El artista colombiano Francisco Trujillo Uribe nos abre la puerta a un territorio donde la contemplación y la emoción conviven en tensión constante; Sus obras construidas a partir de elementos naturales, culturales y ancestrales, revelan un profundo interés por la energía y las vibraciones, aquí, el color no solo se ve, se percibe, se expande, se vuelve un umbral, no se queda en la superficie, activa un espacio interior desde el cual preguntarnos qué sucede cuando la materia cambia, se mezcla y se transforma.
Reconocido como una de las voces más singulares de la plástica hispanoamericana, Francisco Trujillo ha expuesto en museos y galerías de gran relevancia en Colombia y en el extranjero, incluyendo París y España, llevando consigo una exploración que no busca respuestas cerradas, sino experiencias abiertas.
Su pintura se configura como un lenguaje emocional que emerge de una mirada multidisciplinar y en ella, las formas se manifiestan de manera abierta: las reacciones entre agua y aceite generan estructuras que evocan rocas, nubes, selvas, reflejos, microorganismos o paisajes remotos, lo microscópico y lo inmenso parecen responder a un mismo orden invisible, como si la naturaleza repitiera patrones esenciales a lo largo de todas sus escalas.

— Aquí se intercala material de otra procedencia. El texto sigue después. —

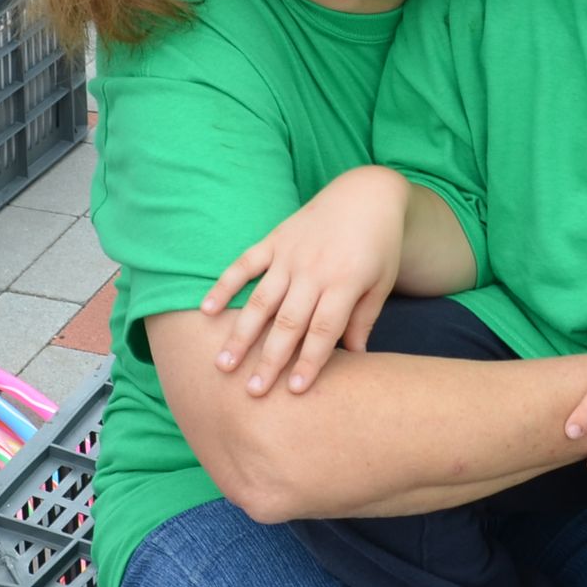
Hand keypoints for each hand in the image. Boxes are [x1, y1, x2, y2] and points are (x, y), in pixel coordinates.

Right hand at [199, 166, 409, 396]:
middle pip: (287, 322)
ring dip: (241, 333)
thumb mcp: (381, 283)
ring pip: (260, 300)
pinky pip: (245, 264)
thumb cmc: (378, 246)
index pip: (323, 330)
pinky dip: (224, 285)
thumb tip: (355, 359)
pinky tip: (205, 311)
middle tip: (253, 391)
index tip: (295, 391)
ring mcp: (290, 254)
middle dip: (270, 359)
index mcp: (344, 282)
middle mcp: (313, 270)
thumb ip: (363, 319)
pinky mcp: (274, 239)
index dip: (309, 361)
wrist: (366, 194)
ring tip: (223, 365)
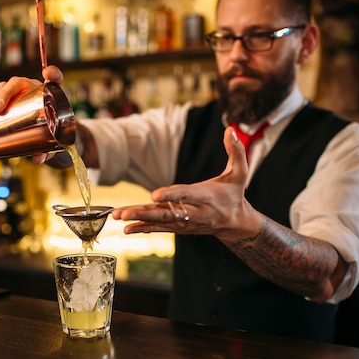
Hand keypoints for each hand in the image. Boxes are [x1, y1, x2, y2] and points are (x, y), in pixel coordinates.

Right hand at [0, 65, 64, 164]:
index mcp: (49, 94)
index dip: (53, 74)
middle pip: (19, 83)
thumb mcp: (51, 142)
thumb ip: (46, 150)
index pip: (55, 79)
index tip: (47, 74)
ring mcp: (20, 93)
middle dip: (6, 93)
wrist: (46, 130)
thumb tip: (37, 159)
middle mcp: (34, 89)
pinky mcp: (9, 100)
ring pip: (6, 87)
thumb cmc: (51, 133)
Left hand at [111, 127, 262, 242]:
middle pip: (168, 212)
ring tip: (119, 217)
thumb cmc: (234, 194)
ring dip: (138, 219)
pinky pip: (160, 228)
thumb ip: (236, 151)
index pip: (187, 194)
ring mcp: (186, 223)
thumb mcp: (240, 173)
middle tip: (124, 213)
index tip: (155, 194)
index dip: (172, 194)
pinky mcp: (180, 228)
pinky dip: (143, 228)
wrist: (235, 223)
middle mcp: (194, 212)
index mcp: (206, 196)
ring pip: (160, 221)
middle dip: (145, 213)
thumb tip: (231, 129)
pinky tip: (127, 228)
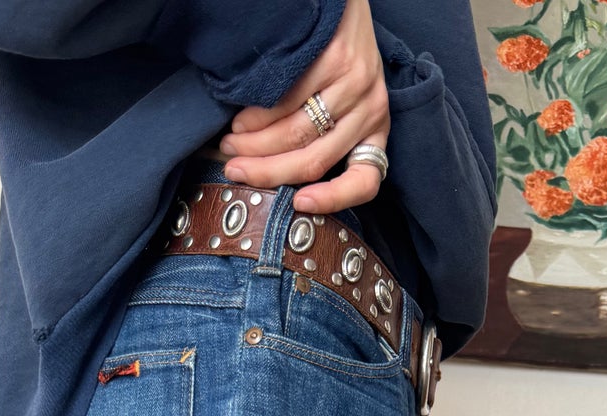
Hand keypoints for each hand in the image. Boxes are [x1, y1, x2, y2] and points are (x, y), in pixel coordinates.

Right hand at [219, 0, 388, 213]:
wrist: (338, 2)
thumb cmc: (333, 54)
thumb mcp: (340, 101)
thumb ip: (319, 136)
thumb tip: (269, 170)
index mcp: (375, 129)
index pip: (365, 181)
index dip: (332, 200)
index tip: (298, 203)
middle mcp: (371, 110)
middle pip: (315, 161)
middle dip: (267, 172)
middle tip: (234, 169)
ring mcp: (356, 85)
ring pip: (298, 134)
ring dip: (255, 145)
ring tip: (231, 141)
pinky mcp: (337, 60)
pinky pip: (289, 101)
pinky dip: (258, 115)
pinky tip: (242, 117)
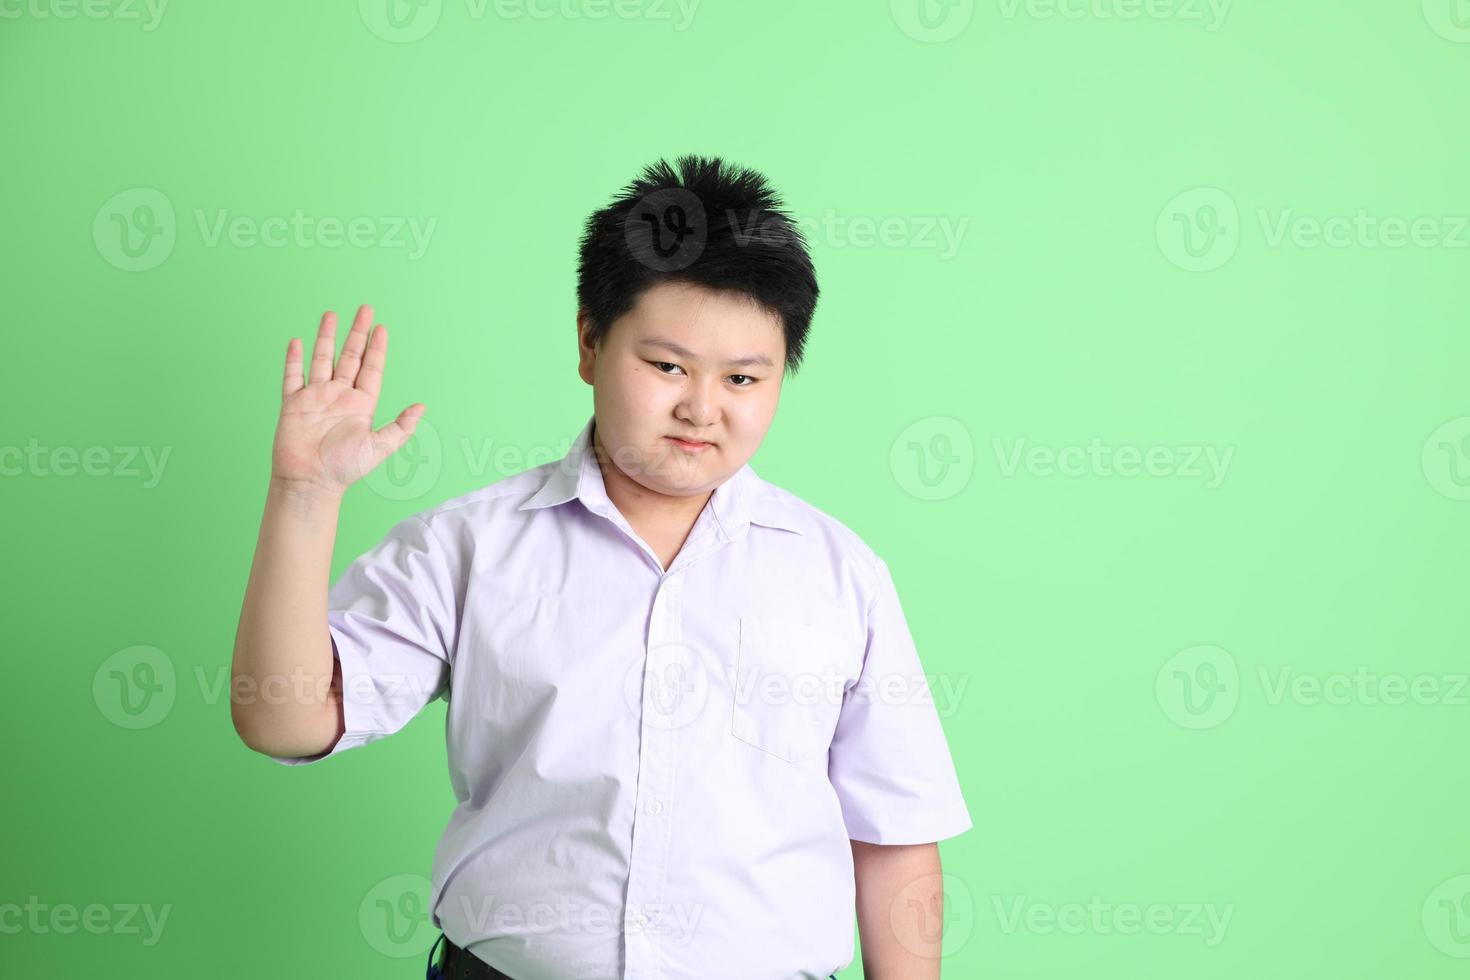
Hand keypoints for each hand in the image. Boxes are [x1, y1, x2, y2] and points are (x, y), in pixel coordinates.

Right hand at [270, 304, 424, 498]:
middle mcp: (339, 396)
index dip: (377, 348)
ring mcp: (315, 397)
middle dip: (357, 333)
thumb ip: (401, 427)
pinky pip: (293, 376)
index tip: (381, 328)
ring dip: (326, 337)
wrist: (311, 482)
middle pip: (349, 357)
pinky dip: (294, 359)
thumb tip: (422, 407)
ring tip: (331, 315)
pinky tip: (297, 341)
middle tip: (365, 309)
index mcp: (361, 404)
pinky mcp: (293, 404)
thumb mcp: (380, 447)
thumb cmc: (346, 469)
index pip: (371, 369)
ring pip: (322, 359)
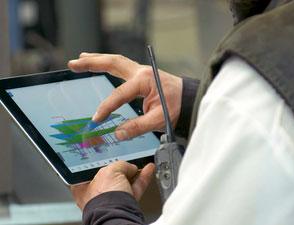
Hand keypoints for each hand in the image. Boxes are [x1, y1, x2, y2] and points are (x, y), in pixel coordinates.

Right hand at [68, 53, 182, 139]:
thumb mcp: (159, 119)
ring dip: (98, 59)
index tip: (96, 119)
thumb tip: (118, 133)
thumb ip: (138, 126)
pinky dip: (109, 64)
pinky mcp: (142, 75)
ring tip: (82, 59)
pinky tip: (102, 65)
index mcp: (144, 80)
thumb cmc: (178, 106)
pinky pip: (121, 66)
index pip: (119, 94)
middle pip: (112, 62)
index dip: (106, 107)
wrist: (189, 99)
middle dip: (91, 63)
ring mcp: (141, 71)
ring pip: (115, 61)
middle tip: (73, 63)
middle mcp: (141, 72)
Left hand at [71, 161, 154, 209]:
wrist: (117, 215)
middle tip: (129, 162)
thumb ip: (120, 165)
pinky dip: (142, 178)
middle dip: (122, 169)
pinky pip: (135, 188)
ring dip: (135, 172)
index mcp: (83, 188)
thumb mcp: (110, 171)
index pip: (91, 172)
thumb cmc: (104, 198)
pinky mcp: (126, 205)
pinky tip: (148, 169)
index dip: (101, 164)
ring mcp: (112, 201)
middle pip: (111, 177)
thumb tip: (130, 168)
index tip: (111, 158)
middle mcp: (96, 196)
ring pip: (125, 183)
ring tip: (142, 162)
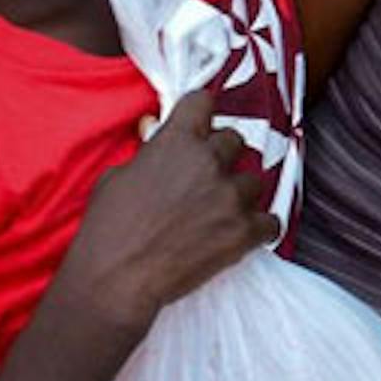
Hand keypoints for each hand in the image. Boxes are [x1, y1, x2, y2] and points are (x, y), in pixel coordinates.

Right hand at [56, 91, 275, 337]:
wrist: (117, 279)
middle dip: (222, 157)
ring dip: (240, 194)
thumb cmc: (108, 229)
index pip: (202, 101)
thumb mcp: (116, 176)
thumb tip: (155, 134)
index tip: (200, 125)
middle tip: (207, 178)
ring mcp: (230, 197)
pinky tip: (243, 234)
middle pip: (235, 140)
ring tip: (219, 213)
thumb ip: (147, 152)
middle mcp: (209, 162)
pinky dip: (260, 229)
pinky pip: (271, 223)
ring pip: (255, 181)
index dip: (201, 113)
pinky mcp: (243, 232)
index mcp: (176, 141)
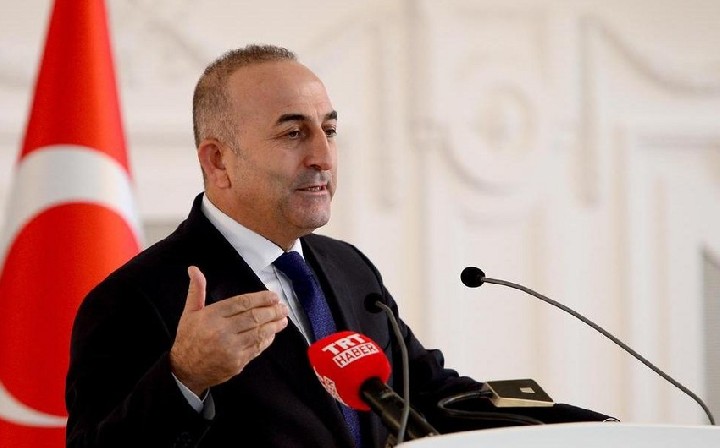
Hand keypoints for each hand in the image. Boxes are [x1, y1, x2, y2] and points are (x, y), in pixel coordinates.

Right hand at [170, 266, 288, 395]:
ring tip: (283, 319)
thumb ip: (196, 290)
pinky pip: (257, 348)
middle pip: (254, 317)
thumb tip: (194, 269)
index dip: (261, 298)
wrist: (185, 370)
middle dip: (272, 311)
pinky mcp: (238, 362)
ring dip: (274, 325)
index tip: (273, 296)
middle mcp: (223, 331)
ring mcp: (231, 348)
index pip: (242, 303)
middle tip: (283, 307)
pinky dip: (267, 340)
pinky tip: (273, 333)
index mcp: (212, 316)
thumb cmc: (189, 338)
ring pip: (259, 333)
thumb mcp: (189, 312)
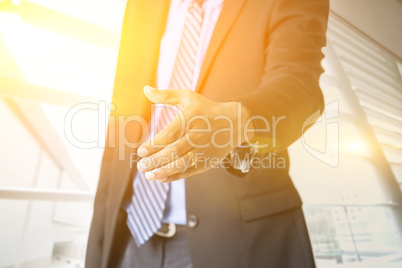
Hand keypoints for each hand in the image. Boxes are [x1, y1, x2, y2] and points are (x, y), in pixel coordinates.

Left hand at [136, 85, 254, 182]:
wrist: (235, 122)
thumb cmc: (206, 109)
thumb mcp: (188, 97)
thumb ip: (166, 95)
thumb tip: (146, 89)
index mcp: (191, 118)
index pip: (169, 134)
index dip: (153, 145)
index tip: (140, 151)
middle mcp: (197, 135)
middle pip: (173, 151)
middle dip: (154, 160)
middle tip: (141, 166)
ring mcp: (203, 150)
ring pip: (181, 163)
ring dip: (162, 171)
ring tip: (148, 175)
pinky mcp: (208, 161)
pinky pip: (189, 171)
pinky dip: (175, 176)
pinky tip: (162, 177)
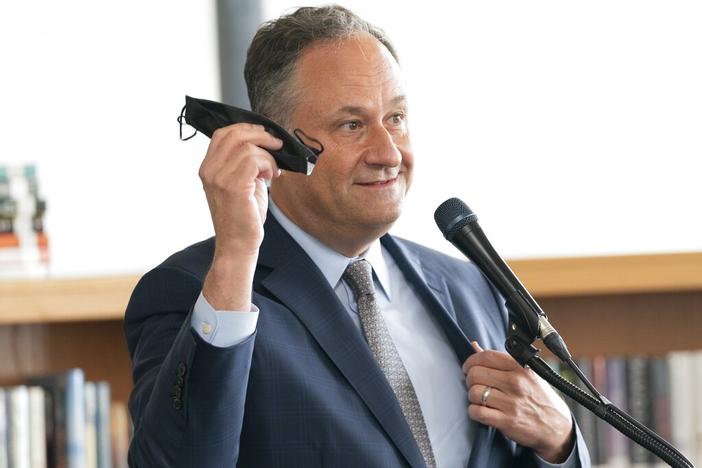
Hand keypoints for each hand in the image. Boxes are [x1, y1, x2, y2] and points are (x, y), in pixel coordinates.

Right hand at [198, 123, 282, 309]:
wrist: (238, 244)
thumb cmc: (242, 216)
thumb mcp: (242, 182)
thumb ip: (246, 162)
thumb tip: (266, 143)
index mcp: (208, 167)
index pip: (223, 133)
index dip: (246, 128)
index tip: (265, 135)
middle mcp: (209, 170)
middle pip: (234, 133)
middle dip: (260, 135)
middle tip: (277, 145)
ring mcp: (219, 177)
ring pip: (248, 147)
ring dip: (268, 156)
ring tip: (272, 172)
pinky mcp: (233, 186)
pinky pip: (255, 160)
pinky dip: (269, 165)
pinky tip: (272, 177)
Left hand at [462, 342, 573, 463]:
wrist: (557, 426)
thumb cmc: (539, 398)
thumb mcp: (525, 374)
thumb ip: (498, 361)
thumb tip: (475, 346)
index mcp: (519, 368)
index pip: (486, 356)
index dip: (471, 361)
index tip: (469, 367)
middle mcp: (516, 383)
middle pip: (475, 374)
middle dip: (469, 379)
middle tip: (474, 384)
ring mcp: (511, 402)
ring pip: (474, 393)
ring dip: (472, 397)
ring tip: (480, 398)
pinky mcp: (507, 421)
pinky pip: (477, 412)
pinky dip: (474, 412)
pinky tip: (481, 410)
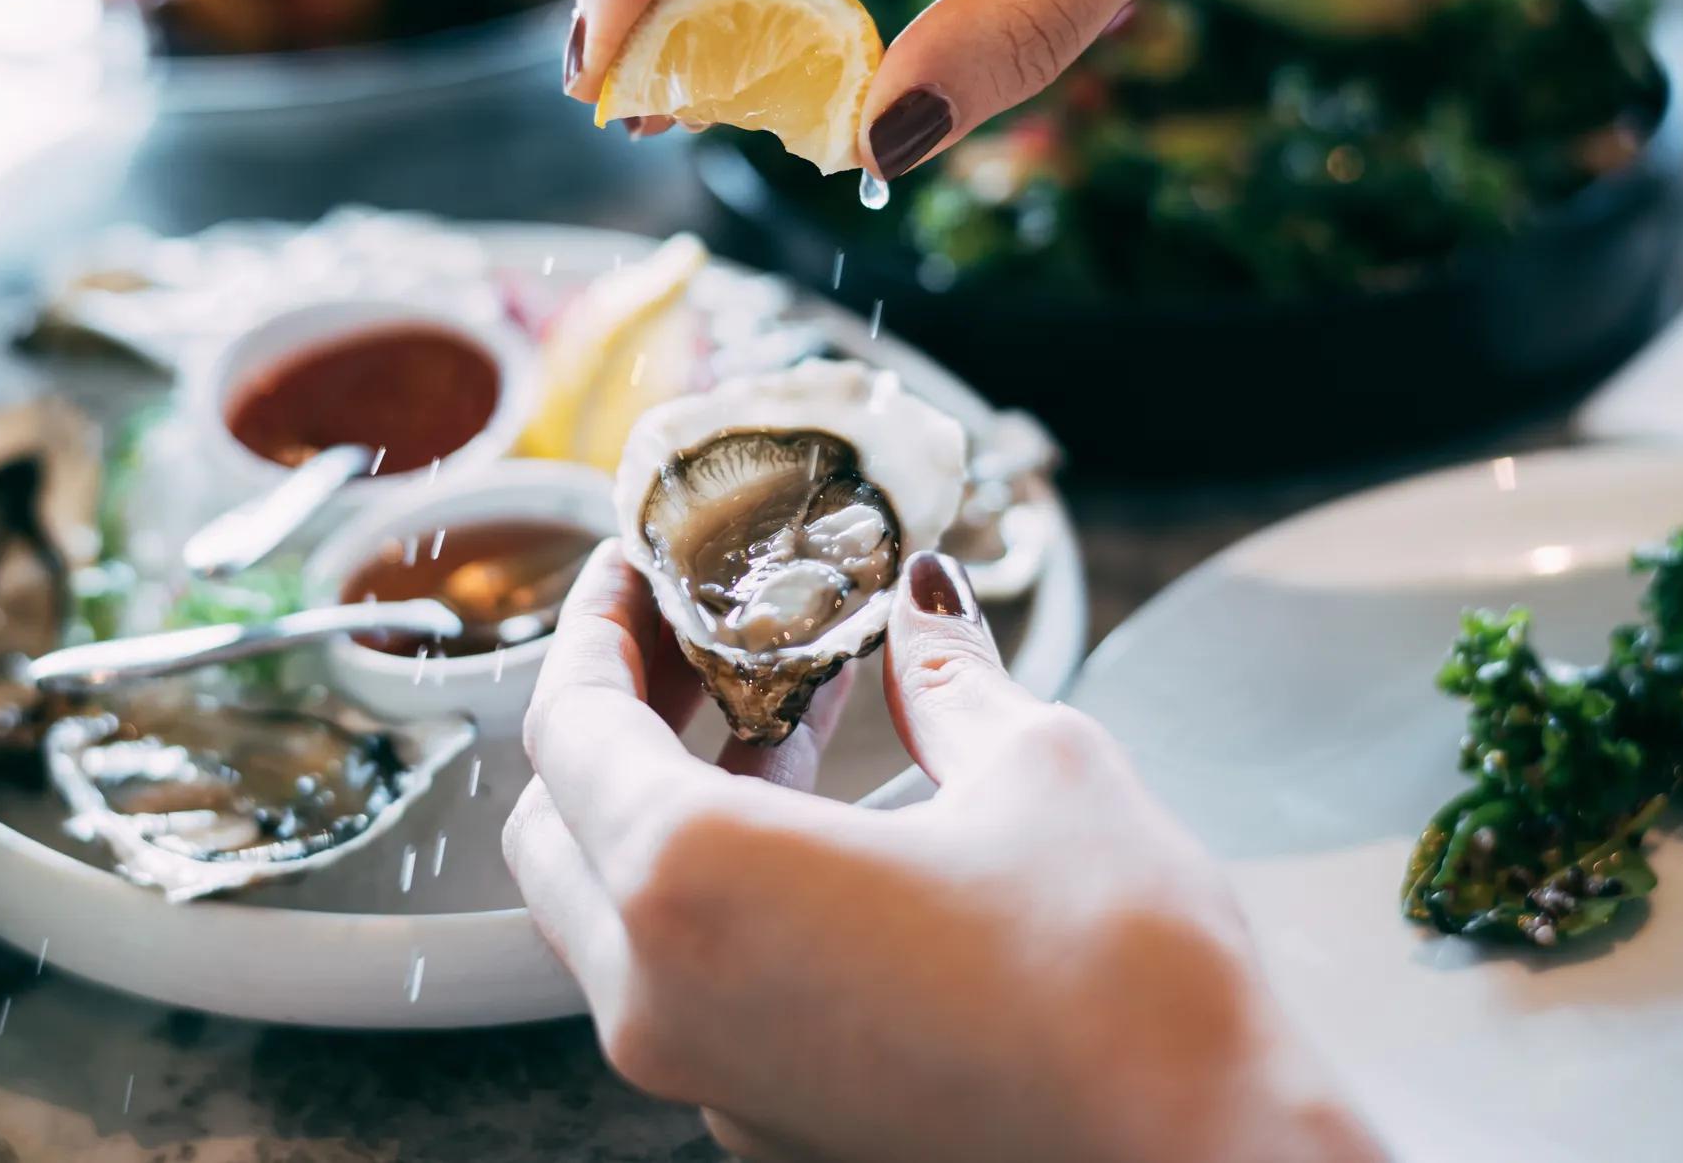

La técnica aquí no es solo un medio, es parte del sentido. Óleo, acuarela, pigmentos naturales y tierras volcánicas se encuentran en superficies densas, vivas, cargadas de textura. La pintura no intenta representar la naturaleza: la contiene. Está hecha de ella. Las tierras volcánicas traen consigo una memoria antigua, la huella de fuerzas que crean y destruyen, mucho antes que nosotros.